According to the report, India faces 716 non-tariff measures on medicines across the US, European Union (EU), Canada, Japan, and Switzerland alone. “Non-tariff measures have become increasingly restrictive compared with tariffs, raising compliance costs and serving as key barriers to global trade through complex standards, certifications, and regulatory requirements,” the Aayog argued. The recommendation comes against the backdrop of what the Aayog calls “inadequate integration of trade policy with pharmaceuticals”.

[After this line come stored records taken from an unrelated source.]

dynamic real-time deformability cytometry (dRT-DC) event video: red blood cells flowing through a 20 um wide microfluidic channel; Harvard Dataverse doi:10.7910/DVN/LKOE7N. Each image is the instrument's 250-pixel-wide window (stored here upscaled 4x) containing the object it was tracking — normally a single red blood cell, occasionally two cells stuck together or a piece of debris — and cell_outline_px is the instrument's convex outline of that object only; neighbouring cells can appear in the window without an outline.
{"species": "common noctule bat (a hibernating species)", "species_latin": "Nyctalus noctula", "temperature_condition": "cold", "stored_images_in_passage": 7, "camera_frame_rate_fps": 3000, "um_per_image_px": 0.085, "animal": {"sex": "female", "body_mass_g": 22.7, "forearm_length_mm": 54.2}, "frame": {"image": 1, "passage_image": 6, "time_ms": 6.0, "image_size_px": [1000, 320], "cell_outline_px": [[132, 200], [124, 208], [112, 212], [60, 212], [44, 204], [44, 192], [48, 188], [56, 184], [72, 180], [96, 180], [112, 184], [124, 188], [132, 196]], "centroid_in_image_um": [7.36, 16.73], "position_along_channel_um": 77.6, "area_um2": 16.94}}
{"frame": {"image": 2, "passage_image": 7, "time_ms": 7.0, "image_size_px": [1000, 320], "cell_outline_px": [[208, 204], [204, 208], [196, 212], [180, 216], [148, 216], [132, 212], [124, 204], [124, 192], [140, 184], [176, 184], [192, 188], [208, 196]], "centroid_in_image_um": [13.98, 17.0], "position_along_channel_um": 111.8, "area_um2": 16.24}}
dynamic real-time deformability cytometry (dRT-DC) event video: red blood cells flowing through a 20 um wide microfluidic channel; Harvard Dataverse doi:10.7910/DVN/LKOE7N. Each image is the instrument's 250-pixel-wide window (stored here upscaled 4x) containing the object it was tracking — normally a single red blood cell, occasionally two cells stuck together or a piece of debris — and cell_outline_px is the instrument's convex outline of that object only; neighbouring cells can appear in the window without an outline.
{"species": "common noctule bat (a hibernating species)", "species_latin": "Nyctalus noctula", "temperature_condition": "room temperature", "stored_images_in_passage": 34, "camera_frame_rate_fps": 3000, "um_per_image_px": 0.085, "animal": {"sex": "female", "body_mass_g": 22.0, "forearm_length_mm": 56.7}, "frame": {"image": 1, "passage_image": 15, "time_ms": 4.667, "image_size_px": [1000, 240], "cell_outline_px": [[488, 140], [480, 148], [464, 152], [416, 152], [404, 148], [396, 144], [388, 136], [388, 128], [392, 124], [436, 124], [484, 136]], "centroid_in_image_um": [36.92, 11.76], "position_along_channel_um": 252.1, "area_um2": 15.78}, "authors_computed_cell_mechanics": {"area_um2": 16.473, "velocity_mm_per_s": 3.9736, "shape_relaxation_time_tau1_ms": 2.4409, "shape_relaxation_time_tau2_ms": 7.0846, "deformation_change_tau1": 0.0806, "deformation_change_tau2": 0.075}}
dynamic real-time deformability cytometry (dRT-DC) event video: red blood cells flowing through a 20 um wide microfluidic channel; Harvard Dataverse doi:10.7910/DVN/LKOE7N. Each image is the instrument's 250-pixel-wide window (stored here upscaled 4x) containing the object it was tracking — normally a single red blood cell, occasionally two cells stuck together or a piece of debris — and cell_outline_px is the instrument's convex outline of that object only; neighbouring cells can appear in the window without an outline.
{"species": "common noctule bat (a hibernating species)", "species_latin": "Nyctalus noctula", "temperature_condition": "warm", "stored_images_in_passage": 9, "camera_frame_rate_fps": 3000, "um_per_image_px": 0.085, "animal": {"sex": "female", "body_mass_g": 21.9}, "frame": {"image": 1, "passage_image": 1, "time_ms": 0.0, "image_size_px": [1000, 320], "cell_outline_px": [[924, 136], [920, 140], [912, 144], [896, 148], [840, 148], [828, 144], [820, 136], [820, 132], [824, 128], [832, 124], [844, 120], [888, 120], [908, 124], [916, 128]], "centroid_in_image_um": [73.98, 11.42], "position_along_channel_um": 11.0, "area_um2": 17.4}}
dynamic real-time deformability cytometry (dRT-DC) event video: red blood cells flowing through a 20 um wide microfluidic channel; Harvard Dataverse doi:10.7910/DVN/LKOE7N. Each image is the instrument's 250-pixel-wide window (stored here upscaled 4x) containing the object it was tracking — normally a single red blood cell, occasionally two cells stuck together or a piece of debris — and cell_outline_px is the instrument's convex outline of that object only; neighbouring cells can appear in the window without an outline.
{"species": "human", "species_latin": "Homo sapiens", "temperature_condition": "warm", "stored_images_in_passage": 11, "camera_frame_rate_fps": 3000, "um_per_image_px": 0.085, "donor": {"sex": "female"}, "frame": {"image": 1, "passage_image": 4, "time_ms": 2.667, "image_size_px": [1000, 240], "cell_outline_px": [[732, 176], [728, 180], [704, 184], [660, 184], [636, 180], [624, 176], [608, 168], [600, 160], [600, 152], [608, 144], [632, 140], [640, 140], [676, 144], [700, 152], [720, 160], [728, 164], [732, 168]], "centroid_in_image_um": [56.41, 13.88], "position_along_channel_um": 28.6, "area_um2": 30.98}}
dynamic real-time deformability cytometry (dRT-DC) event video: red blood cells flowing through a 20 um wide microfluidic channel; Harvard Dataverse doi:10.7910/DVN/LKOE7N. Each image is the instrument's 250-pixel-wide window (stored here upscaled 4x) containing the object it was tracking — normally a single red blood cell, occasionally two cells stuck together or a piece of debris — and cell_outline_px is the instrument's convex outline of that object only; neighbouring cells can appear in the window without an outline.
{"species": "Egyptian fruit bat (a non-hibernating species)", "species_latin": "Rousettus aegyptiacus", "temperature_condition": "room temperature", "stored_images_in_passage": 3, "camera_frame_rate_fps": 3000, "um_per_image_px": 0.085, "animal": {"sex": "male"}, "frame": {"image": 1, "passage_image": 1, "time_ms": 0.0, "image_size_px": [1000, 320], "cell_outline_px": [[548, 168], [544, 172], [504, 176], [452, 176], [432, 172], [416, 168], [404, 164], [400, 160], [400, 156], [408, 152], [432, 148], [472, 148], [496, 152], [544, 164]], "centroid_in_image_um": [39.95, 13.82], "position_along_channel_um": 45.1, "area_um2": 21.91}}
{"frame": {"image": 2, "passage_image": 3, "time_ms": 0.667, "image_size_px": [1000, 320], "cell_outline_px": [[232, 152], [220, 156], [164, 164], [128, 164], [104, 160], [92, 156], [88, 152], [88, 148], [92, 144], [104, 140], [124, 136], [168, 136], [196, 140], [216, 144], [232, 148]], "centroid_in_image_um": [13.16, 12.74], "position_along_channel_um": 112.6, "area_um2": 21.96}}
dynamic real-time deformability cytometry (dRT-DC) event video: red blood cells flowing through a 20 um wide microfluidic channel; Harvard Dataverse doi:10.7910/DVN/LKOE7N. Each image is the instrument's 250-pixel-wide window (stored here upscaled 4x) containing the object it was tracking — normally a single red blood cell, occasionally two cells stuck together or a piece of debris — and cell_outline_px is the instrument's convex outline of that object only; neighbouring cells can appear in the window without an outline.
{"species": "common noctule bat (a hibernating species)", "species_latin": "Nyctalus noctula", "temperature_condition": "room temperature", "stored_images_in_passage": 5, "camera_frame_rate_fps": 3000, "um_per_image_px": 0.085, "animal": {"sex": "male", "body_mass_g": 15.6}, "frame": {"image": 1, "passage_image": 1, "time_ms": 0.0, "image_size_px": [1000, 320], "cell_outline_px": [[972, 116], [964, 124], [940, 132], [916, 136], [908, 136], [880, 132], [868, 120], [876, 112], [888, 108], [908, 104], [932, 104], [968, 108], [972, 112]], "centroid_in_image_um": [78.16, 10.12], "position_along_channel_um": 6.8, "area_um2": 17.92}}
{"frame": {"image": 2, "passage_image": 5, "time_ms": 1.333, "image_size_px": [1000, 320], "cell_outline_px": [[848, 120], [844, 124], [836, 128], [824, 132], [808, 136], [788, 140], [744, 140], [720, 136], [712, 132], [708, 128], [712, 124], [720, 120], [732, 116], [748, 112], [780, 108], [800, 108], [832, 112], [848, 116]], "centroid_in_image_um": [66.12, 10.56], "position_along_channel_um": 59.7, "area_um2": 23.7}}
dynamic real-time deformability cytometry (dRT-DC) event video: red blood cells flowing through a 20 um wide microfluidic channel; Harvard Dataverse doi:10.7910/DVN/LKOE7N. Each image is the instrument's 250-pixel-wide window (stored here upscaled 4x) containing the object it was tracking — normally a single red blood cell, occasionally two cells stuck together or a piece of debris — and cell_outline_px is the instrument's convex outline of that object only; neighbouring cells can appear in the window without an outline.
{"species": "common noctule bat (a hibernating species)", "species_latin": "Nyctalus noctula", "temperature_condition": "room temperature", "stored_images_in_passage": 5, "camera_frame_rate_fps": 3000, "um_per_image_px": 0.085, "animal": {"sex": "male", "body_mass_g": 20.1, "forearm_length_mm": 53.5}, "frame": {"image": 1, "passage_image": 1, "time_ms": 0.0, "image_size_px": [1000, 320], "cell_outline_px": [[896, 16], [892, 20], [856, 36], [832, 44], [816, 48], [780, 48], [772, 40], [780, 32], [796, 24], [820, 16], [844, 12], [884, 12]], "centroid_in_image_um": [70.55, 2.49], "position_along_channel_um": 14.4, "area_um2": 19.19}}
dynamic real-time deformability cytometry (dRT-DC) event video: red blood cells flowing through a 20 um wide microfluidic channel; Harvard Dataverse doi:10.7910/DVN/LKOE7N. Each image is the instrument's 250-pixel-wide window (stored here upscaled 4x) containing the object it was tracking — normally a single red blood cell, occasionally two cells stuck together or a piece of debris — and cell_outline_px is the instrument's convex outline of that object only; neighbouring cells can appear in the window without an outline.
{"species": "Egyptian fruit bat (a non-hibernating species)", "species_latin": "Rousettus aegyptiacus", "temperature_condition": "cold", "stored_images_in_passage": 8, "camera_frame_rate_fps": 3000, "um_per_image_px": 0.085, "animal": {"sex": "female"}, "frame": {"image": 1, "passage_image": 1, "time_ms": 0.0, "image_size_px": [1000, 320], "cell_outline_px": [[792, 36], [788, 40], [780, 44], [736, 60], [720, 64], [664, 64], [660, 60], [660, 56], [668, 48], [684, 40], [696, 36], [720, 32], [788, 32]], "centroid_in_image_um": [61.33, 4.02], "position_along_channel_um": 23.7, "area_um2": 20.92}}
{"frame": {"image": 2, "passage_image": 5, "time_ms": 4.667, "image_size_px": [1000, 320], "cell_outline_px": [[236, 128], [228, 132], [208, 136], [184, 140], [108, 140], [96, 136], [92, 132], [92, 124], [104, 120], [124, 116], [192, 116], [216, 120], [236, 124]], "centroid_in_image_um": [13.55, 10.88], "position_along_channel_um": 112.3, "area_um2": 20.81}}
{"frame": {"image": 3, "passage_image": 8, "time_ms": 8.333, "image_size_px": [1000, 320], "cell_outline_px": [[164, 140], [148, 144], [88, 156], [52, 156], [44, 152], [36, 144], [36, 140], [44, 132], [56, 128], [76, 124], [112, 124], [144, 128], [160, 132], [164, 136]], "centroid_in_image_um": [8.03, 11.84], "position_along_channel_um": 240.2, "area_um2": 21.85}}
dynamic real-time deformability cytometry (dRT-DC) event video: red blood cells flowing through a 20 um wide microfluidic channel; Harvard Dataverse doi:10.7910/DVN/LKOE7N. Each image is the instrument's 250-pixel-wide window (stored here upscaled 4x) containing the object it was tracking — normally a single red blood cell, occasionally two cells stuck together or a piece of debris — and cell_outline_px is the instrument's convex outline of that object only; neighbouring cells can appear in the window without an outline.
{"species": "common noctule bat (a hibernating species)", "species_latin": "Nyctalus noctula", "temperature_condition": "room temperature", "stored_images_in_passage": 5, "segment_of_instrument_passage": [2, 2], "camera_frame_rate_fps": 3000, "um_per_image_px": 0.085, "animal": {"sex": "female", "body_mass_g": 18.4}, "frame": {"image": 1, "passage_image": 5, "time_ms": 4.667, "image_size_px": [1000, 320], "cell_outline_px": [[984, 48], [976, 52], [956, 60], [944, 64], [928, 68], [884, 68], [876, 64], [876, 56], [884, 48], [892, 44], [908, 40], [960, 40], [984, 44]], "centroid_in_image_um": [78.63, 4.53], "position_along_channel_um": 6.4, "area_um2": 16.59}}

“Several existing FTAs contain pharma-related provisions, but the benefits on the ground are mixed because many provisions remain cooperative in nature,” the report observed. It singled out the recently concluded India–EU FTA, which has incorporated pharma-specific regulatory cooperation clauses, as a “step in the right direction”. Still, it cautioned that such clauses “need to be widely included across the several FTAs that India is in the process of ratifying”. The urgency, the Aayog argues, stems from the gap between India’s manufacturing scale and its value capture.
According to the report, while India accounts for nearly 60 per cent of global vaccine production by volume, it captures just 0.6 per cent of the dollar value of global trade in vaccines, blood products, and immunologicals — the fastest-growing segment of the $1.3 trillion global pharma market. India’s overall share remains a modest 2.8 per cent. “This disconnect stems from producing primarily low-cost, conventional vaccines rather than higher-value patented therapies,” the report said.
The report laid out a forward-looking agenda anchored in five pillars: diversification into high-value segments, deeper research and development investment, time-bound patent opposition procedures of six to 12 months, stronger industry–academia technology transfer, and a shift in environmental compliance from a firm-level burden to a shared-infrastructure model.
The Aayog also flagged India’s continued dependence on China for active pharmaceutical ingredients (APIs) as a strategic vulnerability. The top five API categories account for 84 per cent of imports, with China supplying 66–86 per cent of each, and the report urged accelerated fermentation-based manufacturing and source diversification.
The wider trade picture, the report noted, was clouded by the West Asia conflict. Shipments of gems, jewellery, and petroleum products to the US, the Netherlands, and Gulf Cooperation Council (GCC) markets contracted sharply during the quarter, weighed down by global logistics costs and shipping rerouting challenges linked to disruptions in West Asia.
“Despite the Strait of Hormuz crisis, despite the commodity price shocks, we have held our head high, but we need to do much better,” remarked Ashok Kumar Lahiri, vice-chairman, NITI Aayog, at the launch of the report.
Crude oil and petroleum inflows from the GCC also fell amid supply-side disruptions in regional energy markets, even as India’s total trade rose 5.4 per cent during April–March FY26 to reach $1.84 trillion.